Sony KV32FS16 Pixelation

Discussion in 'Archived Threads 2001-2004' started by StuG, May 25, 2002.

  1. StuG

    StuG Auditioning

    Joined:
    May 24, 2002
    Messages:
    2
    Likes Received:
    0
    Just got a store credit at Circuit City to replace my Sony Wega KV32FS16. Good thing I purchased the extended warranty, because this TV was near unwatchable at times with the heavy pixelation that was occurring. Examples: Watching a dvd via my Sony DVP-S7700:

    American Beauty- the scene where Kevin Spacey and the kid are smoking outside the party. Big wave of gray pixelations in this dark scene.

    Unbreakable - the scene where the hero follows the guy in orange 'home', in the rain, major pixelation.

    Basically, pixelation easier to spot in scenes that are dark or with much contrast in shades. Also occurred via digital cable, not just DVD. I've seen several reviews of Sony TV's that they are apt to have thiss issue. Am I wrong in thinking that a Sony Wega was among the best non HDTV units available?

    With my store credit, should I go with an new Sony KV32FV27?

    How about a Panasonic CT32SX31 or JVC AV32F802. All have the features I need and are withing the same price range.

    Thanks for you help.
     
  2. Jack Briggs

    Jack Briggs Executive Producer

    Joined:
    Jun 3, 1999
    Messages:
    16,738
    Likes Received:
    129
    Do you have so-called "digital" cable?

    What you're describing sounds more like a software- or player-related problem, not a display issue. Why would the WEGA itself, an NTSC-only set, pixelate?

    Never noticed anything like that on mine.

    And, yes, they're good if pricey sets. Given that ATSC-based sets are plummeting in price, I can't see spending more than a grand on NTSC-only technology now.
     
  3. StuG

    StuG Auditioning

    Joined:
    May 24, 2002
    Messages:
    2
    Likes Received:
    0
    I do have 'digital' cable. When you say software, do you mean in my cable box and dvd player. DVD is a Sony DVP-s7700. Is there an upgrade available?
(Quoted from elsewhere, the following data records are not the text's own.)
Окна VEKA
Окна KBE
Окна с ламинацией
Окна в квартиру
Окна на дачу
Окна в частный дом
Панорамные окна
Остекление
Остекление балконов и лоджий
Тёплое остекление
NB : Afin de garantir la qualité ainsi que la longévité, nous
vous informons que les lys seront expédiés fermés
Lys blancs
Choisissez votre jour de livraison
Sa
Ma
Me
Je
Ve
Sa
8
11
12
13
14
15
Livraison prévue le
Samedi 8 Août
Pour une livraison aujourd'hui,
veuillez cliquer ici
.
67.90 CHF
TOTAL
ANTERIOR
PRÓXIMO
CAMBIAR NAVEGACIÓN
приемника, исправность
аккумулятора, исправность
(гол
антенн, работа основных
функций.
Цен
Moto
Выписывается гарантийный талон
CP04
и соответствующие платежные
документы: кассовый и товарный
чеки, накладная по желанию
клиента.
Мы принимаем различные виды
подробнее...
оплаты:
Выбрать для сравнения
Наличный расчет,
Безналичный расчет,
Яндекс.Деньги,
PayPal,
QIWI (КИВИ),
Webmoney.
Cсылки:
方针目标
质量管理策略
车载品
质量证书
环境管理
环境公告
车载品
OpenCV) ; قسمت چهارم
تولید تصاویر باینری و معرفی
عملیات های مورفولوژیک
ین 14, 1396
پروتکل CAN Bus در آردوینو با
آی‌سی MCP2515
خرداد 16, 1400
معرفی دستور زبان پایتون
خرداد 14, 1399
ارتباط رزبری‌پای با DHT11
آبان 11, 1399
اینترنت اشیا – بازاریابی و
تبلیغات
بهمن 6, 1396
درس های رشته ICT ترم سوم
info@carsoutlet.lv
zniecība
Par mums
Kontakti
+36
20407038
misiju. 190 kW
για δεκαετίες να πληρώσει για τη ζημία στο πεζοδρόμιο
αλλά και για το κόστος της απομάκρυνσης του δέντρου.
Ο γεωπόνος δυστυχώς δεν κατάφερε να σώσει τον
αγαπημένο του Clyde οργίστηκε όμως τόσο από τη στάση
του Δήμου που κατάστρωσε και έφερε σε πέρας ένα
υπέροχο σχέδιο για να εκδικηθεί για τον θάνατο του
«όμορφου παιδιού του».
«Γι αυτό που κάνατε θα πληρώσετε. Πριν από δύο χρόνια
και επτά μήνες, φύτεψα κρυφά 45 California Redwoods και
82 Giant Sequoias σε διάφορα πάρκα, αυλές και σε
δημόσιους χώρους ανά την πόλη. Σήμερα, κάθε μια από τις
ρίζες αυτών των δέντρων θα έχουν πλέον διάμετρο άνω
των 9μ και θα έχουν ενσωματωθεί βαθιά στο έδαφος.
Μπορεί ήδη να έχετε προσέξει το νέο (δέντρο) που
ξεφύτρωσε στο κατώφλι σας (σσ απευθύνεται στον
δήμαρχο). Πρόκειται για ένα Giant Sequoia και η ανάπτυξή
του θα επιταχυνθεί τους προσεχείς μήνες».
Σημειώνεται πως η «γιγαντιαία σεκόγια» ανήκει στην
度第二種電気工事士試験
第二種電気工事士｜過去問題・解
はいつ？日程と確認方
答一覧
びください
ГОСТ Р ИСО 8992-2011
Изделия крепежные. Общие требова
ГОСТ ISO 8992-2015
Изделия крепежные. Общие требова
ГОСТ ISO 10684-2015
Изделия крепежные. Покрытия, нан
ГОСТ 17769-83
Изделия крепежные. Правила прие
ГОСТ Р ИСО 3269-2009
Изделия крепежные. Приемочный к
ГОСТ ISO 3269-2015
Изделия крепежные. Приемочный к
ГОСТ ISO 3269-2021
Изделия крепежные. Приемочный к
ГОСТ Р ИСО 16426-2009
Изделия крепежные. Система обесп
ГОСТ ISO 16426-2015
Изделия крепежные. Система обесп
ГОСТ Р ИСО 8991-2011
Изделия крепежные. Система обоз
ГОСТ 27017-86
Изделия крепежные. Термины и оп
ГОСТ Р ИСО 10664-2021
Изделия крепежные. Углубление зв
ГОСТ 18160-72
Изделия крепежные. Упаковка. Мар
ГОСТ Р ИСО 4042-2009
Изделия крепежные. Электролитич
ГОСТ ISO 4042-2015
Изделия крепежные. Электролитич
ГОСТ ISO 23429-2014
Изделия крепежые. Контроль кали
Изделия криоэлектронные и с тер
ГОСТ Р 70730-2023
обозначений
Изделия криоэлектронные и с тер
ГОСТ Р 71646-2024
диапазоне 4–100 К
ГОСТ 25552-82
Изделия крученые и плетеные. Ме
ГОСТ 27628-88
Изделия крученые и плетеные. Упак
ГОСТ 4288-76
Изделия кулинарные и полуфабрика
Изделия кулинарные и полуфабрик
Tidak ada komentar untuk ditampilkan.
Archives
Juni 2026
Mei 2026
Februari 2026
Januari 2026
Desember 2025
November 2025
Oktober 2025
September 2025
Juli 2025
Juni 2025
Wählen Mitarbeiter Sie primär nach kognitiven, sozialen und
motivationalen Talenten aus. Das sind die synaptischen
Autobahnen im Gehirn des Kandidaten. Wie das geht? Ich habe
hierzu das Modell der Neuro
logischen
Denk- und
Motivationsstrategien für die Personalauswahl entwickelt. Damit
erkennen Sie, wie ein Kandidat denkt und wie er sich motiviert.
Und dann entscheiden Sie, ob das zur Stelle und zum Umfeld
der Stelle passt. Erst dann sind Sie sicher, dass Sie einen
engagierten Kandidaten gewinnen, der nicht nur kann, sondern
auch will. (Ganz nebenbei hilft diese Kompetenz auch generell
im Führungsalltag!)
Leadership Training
    The fact that the pixelation happens coming in from cable or with the DVD player as the source led me and several tv technicians to think it was a problem with the tv, they surmised it was the tube.

    In bright scenes or ballgames the picture is stunning! Perfect. In darker scenes it can have this weird jagged haze, which I'm calling pixelation for lack of a better understanding of the problem.

    So when I read user reviews of Sony WEGA products and several of them stated they had to return their products because of huge problems it got me thinking that perhaps Sony quality control was lacking. Am I off base?
     
  4. Allan Jayne

    Allan Jayne Cinematographer

    Joined:
    Nov 1, 1998
    Messages:
    2,404
    Likes Received:
    0
    Lots of causes, some of them have nothing to do with the TV.
    1. Overly compressed source material, common on digital cable. (Do you see the problem on antenna received TV broadcasts?)
    2. Poor comb filter in the digital cable box, try using the composite connection to the TV.
    3. TV's own comb filter is poor (if you are using the composite connection or built in tuner).
    4. TV is so sharp that deficiencies in the source material show up more obtrusively. If you compare results with a different TV, connect both TV sets up the same way, even if you are using the antenna in jack (RF/channel 3/channel 4 method).
    5. DVD player (or cable box on true digital channels) can't keep up with the amount of motion, and also minor shading changes if lots of them.
    Also, line doublers in progressive scan TV sets can introduce this kind of problem.
    Video hints:
    http://members.aol.com/ajaynejr/video.htm
     
  5. Jack Briggs

    Jack Briggs Executive Producer

    Joined:
    Jun 3, 1999
    Messages:
    16,738
    Likes Received:
    129
    "...weird jagged haze..."--

    Are you referring to straight edges taking on a serrated, "stairstep"-like appearance? If so, the slang term for that is "jaggies." And it's a result of interlacing errors--a challenge for the best of comb filters.